- Born: Frederick Benjamin Kaye April 20, 1892 New York City, New York, U.S.
- Died: 1930 (aged 37–38)

Academic background
- Education: Yale University (BA, MA)

Academic work
- Sub-discipline: English literature
- Institutions: Northwestern University

= F. B. Kaye =

American scholar (1892–1930)

Frederick Benjamin Kaye (April 20, 1892 - 1930) was an American scholar who was notable for his work on Bernard Mandeville.

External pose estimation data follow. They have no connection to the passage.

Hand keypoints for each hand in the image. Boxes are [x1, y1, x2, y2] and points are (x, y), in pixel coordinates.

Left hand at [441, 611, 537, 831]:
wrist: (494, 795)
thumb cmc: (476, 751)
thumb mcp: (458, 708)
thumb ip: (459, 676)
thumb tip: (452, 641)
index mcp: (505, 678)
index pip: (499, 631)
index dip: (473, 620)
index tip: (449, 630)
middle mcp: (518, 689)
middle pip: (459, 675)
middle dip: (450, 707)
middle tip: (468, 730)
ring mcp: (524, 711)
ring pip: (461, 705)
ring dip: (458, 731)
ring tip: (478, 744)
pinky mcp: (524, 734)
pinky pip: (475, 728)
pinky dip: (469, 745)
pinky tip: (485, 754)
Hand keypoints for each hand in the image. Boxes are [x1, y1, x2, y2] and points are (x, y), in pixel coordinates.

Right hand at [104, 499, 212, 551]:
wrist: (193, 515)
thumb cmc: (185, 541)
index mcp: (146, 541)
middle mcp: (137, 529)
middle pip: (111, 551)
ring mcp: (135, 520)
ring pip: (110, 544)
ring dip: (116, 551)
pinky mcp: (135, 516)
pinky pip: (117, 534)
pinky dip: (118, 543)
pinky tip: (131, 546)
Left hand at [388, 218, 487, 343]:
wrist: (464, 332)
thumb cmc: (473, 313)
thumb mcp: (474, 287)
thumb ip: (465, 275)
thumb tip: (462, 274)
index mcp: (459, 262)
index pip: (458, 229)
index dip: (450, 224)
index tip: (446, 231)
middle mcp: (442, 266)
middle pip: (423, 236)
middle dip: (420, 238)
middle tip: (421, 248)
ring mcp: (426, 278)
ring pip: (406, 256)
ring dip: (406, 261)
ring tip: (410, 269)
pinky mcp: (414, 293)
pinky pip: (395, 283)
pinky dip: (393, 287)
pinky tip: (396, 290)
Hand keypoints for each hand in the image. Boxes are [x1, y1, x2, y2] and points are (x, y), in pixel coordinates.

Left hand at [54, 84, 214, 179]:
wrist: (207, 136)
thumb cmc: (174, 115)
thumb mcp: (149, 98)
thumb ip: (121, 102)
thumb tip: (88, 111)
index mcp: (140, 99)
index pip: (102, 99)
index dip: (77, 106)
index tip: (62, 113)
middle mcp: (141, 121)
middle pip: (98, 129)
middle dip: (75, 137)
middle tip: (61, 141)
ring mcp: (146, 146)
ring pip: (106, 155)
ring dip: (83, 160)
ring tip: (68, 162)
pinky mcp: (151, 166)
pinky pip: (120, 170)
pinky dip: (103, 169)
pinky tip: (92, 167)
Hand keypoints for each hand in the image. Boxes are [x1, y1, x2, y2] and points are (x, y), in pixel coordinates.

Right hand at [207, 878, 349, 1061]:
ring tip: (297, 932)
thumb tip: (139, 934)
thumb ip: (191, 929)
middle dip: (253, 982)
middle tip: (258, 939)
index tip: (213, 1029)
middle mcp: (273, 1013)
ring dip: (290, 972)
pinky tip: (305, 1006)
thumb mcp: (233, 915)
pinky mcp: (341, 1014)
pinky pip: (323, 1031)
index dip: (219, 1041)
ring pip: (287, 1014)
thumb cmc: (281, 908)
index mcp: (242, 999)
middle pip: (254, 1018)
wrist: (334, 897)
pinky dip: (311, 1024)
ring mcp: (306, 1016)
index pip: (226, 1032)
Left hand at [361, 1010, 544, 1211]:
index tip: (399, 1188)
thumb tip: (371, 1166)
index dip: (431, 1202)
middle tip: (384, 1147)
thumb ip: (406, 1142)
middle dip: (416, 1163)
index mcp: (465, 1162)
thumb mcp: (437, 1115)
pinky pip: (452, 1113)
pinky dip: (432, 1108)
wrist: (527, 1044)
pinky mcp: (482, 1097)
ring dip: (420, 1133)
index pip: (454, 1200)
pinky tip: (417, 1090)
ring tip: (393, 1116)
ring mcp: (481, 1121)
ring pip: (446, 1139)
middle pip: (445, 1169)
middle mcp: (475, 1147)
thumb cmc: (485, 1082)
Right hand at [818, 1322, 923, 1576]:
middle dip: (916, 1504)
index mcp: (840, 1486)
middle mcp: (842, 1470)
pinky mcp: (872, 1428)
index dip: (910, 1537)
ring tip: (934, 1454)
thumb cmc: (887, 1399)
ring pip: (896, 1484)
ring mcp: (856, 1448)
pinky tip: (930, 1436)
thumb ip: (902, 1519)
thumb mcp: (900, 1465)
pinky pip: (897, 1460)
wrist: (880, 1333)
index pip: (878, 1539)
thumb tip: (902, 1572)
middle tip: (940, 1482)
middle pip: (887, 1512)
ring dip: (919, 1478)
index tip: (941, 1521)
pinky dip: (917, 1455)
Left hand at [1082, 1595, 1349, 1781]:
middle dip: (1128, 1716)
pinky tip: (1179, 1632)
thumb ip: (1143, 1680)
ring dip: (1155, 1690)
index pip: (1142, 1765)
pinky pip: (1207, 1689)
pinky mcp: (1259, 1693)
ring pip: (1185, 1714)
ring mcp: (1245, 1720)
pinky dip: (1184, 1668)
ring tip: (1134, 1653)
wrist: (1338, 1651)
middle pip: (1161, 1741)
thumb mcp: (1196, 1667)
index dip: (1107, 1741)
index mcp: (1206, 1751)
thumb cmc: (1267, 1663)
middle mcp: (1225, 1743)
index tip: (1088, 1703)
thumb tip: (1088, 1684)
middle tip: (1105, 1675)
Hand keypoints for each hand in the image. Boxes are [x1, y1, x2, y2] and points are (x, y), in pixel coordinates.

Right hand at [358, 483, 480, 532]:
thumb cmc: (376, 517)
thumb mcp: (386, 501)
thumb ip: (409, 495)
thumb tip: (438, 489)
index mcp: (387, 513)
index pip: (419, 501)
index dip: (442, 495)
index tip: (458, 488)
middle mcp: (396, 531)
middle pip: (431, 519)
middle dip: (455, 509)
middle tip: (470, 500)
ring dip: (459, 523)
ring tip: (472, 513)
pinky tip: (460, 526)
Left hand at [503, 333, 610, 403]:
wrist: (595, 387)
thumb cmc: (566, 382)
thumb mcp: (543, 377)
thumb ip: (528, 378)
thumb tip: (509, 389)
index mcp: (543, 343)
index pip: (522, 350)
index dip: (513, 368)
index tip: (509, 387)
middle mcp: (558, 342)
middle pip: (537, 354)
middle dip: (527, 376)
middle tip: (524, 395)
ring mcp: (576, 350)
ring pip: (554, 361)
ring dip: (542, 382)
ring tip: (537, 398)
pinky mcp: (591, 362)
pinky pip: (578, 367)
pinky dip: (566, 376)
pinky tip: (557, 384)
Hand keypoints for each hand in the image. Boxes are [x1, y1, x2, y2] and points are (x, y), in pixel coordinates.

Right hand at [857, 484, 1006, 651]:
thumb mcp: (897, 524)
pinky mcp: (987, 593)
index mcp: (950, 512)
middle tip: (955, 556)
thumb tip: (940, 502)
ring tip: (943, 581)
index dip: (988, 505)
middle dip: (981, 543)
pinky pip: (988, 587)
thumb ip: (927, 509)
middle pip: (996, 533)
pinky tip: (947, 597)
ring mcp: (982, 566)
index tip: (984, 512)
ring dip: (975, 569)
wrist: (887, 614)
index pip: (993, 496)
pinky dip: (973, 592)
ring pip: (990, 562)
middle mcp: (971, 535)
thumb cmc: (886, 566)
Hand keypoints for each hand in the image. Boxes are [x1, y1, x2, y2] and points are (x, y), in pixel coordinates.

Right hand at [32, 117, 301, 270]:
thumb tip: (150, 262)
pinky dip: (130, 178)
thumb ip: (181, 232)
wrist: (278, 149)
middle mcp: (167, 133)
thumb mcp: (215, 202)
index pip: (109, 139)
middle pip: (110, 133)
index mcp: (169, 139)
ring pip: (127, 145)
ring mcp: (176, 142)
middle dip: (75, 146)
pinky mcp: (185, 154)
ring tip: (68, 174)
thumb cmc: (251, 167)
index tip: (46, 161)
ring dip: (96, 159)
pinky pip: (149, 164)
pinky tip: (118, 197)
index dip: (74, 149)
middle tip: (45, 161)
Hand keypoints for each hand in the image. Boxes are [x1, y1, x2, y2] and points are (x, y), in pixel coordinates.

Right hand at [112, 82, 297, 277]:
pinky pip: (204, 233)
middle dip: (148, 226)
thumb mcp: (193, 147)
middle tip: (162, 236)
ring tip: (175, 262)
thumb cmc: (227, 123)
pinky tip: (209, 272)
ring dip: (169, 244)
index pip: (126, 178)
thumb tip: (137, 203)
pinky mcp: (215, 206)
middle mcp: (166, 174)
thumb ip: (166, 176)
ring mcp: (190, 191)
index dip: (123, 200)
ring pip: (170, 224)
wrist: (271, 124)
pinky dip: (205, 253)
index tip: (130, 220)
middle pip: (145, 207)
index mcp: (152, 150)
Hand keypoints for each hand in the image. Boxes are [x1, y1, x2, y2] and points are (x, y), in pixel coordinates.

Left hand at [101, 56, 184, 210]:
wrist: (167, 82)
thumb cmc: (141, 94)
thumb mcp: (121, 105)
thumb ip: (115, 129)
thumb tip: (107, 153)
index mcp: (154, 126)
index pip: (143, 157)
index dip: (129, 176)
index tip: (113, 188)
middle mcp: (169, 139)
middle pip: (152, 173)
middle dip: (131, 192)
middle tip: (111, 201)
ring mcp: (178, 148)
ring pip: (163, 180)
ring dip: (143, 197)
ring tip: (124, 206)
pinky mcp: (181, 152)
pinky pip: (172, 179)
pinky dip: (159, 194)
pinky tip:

== Early life and education ==
Kaye was born in New York City as Frederick Benjamin Kugelman to Julius G. Kugelman, a native of Hamburg, Germany, who had emigrated to New York. Frederick Kugelman subsequently changed his surname to Kaye. He was educated at Yale University, where he obtained a Bachelor of Arts in 1914 and a Master of Arts in 1916.

== Career ==
Kaye was professor of English at Northwestern University from 1918 to 1930. During his career, Kaye became known for his scholarship on the topic of Bernard Mandeville. In 1975, Mandeville Studies claimed that Kaye "almost single-handedly revived Mandeville as one of the most important writers of the eighteenth century".

==Works==
- "The Writings of Bernard Mandeville: A Bibliographical Survey" (1921)
- "The Influence of Bernard Mandeville" (1922)
- '"Mandeville on the Origin of Language" (1924).
- (with R. S. Crane), 'A Census of British Newspapers and Periodicals, 1620-1800', Studies in Philology, Vol. 24, No. 1 (Jan., 1927), pp. 1–205.